<<<<
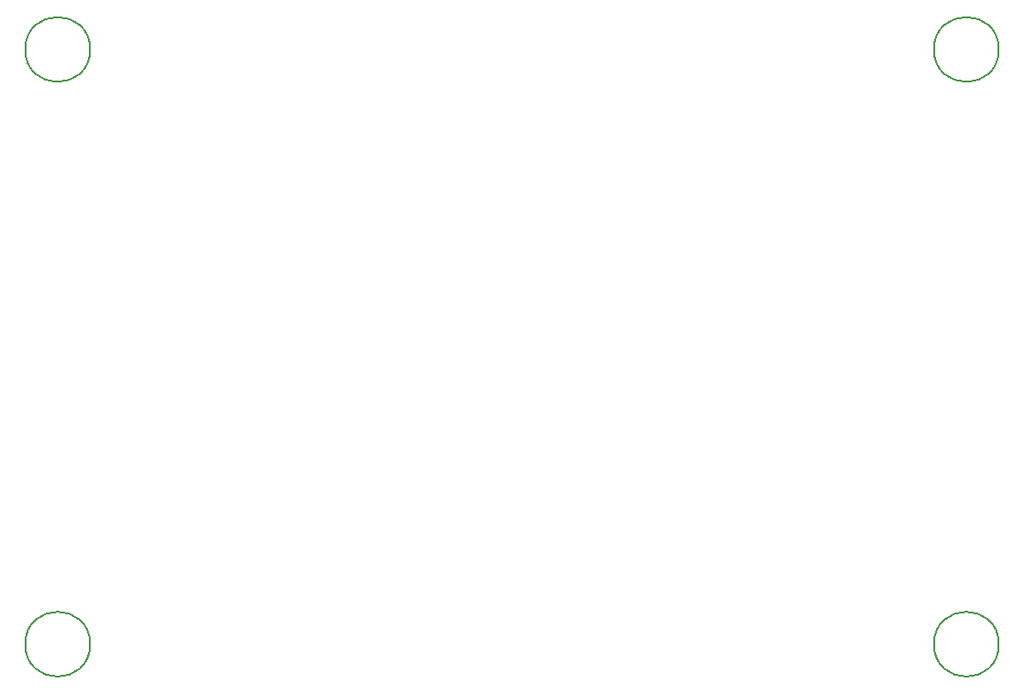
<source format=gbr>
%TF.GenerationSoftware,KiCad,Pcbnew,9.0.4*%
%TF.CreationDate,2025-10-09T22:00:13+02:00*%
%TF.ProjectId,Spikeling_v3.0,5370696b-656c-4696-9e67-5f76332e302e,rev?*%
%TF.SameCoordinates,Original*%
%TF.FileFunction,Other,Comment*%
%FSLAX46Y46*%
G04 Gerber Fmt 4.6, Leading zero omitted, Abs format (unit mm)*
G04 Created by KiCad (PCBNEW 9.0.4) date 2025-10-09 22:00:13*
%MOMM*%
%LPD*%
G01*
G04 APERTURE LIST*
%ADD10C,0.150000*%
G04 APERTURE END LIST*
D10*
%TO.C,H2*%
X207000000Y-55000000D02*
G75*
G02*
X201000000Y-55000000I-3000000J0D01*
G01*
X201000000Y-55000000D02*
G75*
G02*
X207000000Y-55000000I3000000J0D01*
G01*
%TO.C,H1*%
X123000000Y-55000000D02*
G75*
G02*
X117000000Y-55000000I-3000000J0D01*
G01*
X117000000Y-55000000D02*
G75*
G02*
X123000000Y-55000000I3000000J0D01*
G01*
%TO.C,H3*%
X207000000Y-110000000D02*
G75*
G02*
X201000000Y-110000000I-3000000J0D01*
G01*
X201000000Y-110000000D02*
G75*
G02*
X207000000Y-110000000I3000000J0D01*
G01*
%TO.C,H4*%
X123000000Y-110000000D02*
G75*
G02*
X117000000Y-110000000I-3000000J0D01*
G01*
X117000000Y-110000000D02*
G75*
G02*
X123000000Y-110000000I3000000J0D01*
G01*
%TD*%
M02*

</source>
>>>>
Work item: Print the data again word for word, pictures excluded.

Task result:
<source format=gbr>
%TF.GenerationSoftware,KiCad,Pcbnew,9.0.4*%
%TF.CreationDate,2025-10-09T22:00:13+02:00*%
%TF.ProjectId,Spikeling_v3.0,5370696b-656c-4696-9e67-5f76332e302e,rev?*%
%TF.SameCoordinates,Original*%
%TF.FileFunction,Other,Comment*%
%FSLAX46Y46*%
G04 Gerber Fmt 4.6, Leading zero omitted, Abs format (unit mm)*
G04 Created by KiCad (PCBNEW 9.0.4) date 2025-10-09 22:00:13*
%MOMM*%
%LPD*%
G01*
G04 APERTURE LIST*
%ADD10C,0.150000*%
G04 APERTURE END LIST*
D10*
%TO.C,H2*%
X207000000Y-55000000D02*
G75*
G02*
X201000000Y-55000000I-3000000J0D01*
G01*
X201000000Y-55000000D02*
G75*
G02*
X207000000Y-55000000I3000000J0D01*
G01*
%TO.C,H1*%
X123000000Y-55000000D02*
G75*
G02*
X117000000Y-55000000I-3000000J0D01*
G01*
X117000000Y-55000000D02*
G75*
G02*
X123000000Y-55000000I3000000J0D01*
G01*
%TO.C,H3*%
X207000000Y-110000000D02*
G75*
G02*
X201000000Y-110000000I-3000000J0D01*
G01*
X201000000Y-110000000D02*
G75*
G02*
X207000000Y-110000000I3000000J0D01*
G01*
%TO.C,H4*%
X123000000Y-110000000D02*
G75*
G02*
X117000000Y-110000000I-3000000J0D01*
G01*
X117000000Y-110000000D02*
G75*
G02*
X123000000Y-110000000I3000000J0D01*
G01*
%TD*%
M02*

</source>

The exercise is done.